Could the "Future Work: " items have a consistent style? It makes it easier to see the expectation of the likely development.

sure. i'll break this into 2 sections.

 
+  such requests.  The current assumption is that partial clone will not be
+  used for triangular workflows that would need that (at least initially).
+
+- Repack essentially treats promisor and non-promisor packfiles as 2
+  distinct partitions and does not mix them.  Repack currently only works
+  on non-promisor packfiles and loose objects.
+
+  Future work may let repack work to repack promisor packfiles (while
+  keeping them in a different partition from the others).
+
+- The current object filtering mechanism does not make use of packfile
+  bitmaps (when present).
+
+  We should allow this for filters that are not pathname-based.
+
+- Currently, dynamic object fetching invokes fetch-pack for each item
+  because most algorithms stumble upon a missing object and need to have
+  it resolved before continuing their work.  This may incur significant
+  overhead -- and multiple authentication requests -- if many objects are
+  needed.

I think this is one of the points of distinction between the always connected partial clone and the potential 'airplane mode' narrow clone where missing objects are not [cannot be] fetched on-the-fly.
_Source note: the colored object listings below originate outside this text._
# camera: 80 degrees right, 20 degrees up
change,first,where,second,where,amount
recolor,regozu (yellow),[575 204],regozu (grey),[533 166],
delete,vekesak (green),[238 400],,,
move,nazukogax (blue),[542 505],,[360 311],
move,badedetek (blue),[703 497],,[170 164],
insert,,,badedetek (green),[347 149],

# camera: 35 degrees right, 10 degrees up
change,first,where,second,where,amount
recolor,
[my 'solution' is, when requested, to expand the oid to a short distinct stub file, and let them stand in the place of the real (missing) file/directories, and then let all the regular commands act on those stubs, e.g. diffs just show the changed oid embedded in the stub, etc. However that is all orthogonal to this design doc.]

I'm not really prepared to discuss your proposal (no offense, I just haven't
kept up with it).  Also, it might be fine for git-diff to print stub file
meta-data, but commands that actually need the file contents (like GCC) will
still fail, so I'm not sure how useful this is.  But again, I've not kept up
with your proposal, so I might be missing something here.

[...]
Thanks for the write up.
--
Philip

Thanks for the comments,
Jeff